By Nathan Eddy  |  Posted 2014-12-11 Print this article Print
mobile devices and deloitte

As a corollary to their device addiction, consumers also are becoming savvier about pricing, both in terms of mobile devices and service plans.

American consumers are becoming increasingly obsessed with their devices – nearly 90 percent check their phone in the first hour of being awake and 23 percent look at their device up to 50 times a day, according to a Deloitte survey on mobile consumer trends.

As a corollary to their device addiction, consumers also are becoming savvier about pricing, both in terms of mobile devices and service plans.

In 2014 consumers identified the price of the overall monthly subscription as the top reason for selecting a mobile provider, and last year, friends-and-family plans, as well as the quality of the network, were consumers’ top choice.

With an increased awareness for price, 21 percent of consumers now plan to purchase a new smartphone within the next year, according to the survey.

While they may be more interested in saving, they’re consuming content more than ever before, with users increasingly enjoying high-quality audio and video content for their device.

The average consumer now using more than a gigabyte of data per month with the majority allocated towards video, and of those surveyed, 19 percent reported streaming television or film more frequently than in 2013.

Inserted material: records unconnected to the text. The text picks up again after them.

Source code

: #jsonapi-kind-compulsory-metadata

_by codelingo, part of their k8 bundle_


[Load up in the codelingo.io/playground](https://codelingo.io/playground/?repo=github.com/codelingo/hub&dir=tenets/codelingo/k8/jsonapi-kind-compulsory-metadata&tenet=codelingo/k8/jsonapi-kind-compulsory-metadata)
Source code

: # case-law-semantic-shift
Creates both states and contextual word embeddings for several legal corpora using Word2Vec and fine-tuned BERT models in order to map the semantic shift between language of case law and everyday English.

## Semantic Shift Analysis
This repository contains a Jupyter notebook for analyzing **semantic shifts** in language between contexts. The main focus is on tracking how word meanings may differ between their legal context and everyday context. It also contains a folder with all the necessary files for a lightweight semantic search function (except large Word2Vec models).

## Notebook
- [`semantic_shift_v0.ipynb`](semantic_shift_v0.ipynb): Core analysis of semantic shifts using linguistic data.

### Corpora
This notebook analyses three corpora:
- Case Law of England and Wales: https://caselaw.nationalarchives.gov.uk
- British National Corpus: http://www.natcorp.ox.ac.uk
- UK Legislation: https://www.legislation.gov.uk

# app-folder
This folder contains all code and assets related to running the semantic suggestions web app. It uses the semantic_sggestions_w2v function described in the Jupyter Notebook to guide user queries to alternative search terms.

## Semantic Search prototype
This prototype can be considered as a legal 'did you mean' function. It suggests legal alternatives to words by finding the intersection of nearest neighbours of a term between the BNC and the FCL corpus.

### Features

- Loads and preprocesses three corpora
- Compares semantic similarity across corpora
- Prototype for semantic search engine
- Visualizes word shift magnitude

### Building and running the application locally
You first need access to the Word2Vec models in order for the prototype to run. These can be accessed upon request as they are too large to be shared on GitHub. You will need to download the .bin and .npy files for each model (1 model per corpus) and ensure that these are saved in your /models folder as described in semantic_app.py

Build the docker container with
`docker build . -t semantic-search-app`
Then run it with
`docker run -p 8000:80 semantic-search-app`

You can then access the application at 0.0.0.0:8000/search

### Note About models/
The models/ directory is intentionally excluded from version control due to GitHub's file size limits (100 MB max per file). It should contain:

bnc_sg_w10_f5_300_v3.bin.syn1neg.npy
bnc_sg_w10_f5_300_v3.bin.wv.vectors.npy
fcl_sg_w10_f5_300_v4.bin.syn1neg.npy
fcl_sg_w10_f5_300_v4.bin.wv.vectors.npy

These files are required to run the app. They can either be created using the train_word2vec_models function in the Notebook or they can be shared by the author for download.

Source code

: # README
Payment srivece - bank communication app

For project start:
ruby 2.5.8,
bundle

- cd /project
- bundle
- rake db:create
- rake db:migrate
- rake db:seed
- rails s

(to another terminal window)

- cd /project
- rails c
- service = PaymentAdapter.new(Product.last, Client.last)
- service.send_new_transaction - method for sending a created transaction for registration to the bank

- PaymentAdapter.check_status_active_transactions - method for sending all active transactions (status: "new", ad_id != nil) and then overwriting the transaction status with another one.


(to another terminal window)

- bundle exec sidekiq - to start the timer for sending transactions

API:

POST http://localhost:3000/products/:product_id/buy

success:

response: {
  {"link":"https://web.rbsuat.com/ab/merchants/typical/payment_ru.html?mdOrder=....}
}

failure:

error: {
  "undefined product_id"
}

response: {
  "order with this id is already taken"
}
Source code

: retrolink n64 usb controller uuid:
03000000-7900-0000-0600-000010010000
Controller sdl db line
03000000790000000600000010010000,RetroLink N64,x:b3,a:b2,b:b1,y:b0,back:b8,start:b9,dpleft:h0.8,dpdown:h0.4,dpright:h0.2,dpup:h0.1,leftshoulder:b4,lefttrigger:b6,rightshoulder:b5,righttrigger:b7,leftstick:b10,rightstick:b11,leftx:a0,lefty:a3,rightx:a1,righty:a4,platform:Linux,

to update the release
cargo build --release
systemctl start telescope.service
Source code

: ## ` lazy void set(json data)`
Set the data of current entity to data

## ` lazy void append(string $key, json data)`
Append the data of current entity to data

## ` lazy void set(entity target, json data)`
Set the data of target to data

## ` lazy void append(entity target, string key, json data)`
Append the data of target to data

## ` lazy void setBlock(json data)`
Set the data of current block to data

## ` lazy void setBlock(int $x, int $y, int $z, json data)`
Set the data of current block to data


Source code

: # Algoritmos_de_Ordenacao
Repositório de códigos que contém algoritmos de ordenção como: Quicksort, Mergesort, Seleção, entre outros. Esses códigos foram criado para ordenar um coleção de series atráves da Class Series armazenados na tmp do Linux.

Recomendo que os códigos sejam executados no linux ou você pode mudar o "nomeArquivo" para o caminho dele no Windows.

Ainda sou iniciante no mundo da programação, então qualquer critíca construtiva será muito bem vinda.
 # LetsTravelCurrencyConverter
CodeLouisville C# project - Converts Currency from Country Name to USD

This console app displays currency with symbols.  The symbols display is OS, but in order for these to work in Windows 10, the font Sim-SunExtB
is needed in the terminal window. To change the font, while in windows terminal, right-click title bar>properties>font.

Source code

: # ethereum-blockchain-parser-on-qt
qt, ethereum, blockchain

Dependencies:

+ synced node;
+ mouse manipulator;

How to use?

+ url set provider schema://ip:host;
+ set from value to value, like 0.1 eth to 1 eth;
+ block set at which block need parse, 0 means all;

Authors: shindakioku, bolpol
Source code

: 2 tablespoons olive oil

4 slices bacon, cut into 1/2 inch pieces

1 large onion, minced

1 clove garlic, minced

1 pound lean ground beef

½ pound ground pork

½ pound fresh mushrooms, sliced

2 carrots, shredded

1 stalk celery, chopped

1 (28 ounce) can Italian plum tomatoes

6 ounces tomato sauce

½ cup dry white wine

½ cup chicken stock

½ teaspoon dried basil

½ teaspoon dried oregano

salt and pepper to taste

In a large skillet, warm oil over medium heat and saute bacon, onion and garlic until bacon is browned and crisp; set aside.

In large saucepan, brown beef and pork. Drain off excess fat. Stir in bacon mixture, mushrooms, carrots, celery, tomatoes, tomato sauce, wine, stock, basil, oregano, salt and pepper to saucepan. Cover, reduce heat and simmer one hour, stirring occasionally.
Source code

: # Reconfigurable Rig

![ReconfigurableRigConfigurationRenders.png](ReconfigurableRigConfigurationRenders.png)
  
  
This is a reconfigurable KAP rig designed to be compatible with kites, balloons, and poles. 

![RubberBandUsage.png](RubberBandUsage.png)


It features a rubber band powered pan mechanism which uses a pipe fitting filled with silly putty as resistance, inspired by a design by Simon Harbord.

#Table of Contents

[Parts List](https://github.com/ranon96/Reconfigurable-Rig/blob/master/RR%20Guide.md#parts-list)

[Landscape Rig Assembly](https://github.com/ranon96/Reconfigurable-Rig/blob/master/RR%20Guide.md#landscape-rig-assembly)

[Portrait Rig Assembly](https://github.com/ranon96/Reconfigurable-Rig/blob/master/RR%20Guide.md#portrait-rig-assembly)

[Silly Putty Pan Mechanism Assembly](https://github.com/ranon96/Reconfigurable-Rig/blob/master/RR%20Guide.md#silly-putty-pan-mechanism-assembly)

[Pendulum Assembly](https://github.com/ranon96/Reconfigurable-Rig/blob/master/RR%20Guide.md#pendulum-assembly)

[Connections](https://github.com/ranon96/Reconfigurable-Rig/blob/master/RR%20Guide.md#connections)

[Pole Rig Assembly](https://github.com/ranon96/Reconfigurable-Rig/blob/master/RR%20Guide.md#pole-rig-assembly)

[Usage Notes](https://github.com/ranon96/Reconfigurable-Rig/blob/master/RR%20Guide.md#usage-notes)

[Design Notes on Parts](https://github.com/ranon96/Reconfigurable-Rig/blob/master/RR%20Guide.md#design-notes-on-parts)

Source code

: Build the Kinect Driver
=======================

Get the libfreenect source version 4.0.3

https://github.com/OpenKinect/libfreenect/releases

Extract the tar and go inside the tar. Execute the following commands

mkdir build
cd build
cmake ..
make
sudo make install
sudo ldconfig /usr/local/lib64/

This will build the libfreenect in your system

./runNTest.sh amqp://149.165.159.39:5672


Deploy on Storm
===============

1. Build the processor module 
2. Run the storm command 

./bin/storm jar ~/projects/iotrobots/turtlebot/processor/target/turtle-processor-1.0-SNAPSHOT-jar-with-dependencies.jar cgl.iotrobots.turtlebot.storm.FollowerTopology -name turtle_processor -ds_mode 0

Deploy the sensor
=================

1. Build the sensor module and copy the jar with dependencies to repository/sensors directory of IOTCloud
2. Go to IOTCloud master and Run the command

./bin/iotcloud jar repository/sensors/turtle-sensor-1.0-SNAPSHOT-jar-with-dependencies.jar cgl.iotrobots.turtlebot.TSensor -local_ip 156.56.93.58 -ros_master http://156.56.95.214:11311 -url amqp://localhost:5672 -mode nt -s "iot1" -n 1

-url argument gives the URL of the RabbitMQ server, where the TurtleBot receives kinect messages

Additionally, consumers reported 30 percent year-over-year growth in streaming music. On a weekly basis, 16 percent of consumers will use their devices to stream television or movies online and 43 percent of consumers will use their devices to stream music, or listen to online radio, led by younger consumers.

Survey results also indicated that in-store mobile payment technologies currently are underutilized by consumers in the U.S. – an attitude that could change given recent market developments like the debut of Apple Pay and increasing adoption of near field communication (NFC).

"As new devices employ the use of NFC technology, we would expect to see the use of mobile payments increase over the next year," Craig Wigginton, vice chairman and U.S telecommunications sector leader for Deloitte & Touche, told eWeek. "For mobile payments generally, growth opportunities exist-- the survey indicates that consumers want to use phone-based payment technologies for a wide variety of experiences, from pumping gas to paying parking meters to in-store purchasing and beyond."

The survey findings show that consumers are interested in mobile payment solutions almost anywhere they use some more traditional form of payment.

In addition, 31 percent of consumers who have a device with NFC technology, used it for mobile payments in the last month.

However, more than half of survey respondents said they would not use their mobile phone to pay even if the option were available to them.

"Our national device obsession offers some upsides. It provides ready access to a wealth of information to help improve our daily lives. Devices today are a key element of life style management through alarms, reminders, text, emails, social media, weather, traffic, and so on," he said. "Previously, this information was not as readily available at your fingertips, but with the ready access we now have the time to use our phones more extensively, and/or more time to spend on other daily activities." 

Wigginton also noted that clearly, society should want to avoid over-reliance on phones-- like everything there does need to be a balance, he said.

"Some unplugging would probably be good, especially in social situations."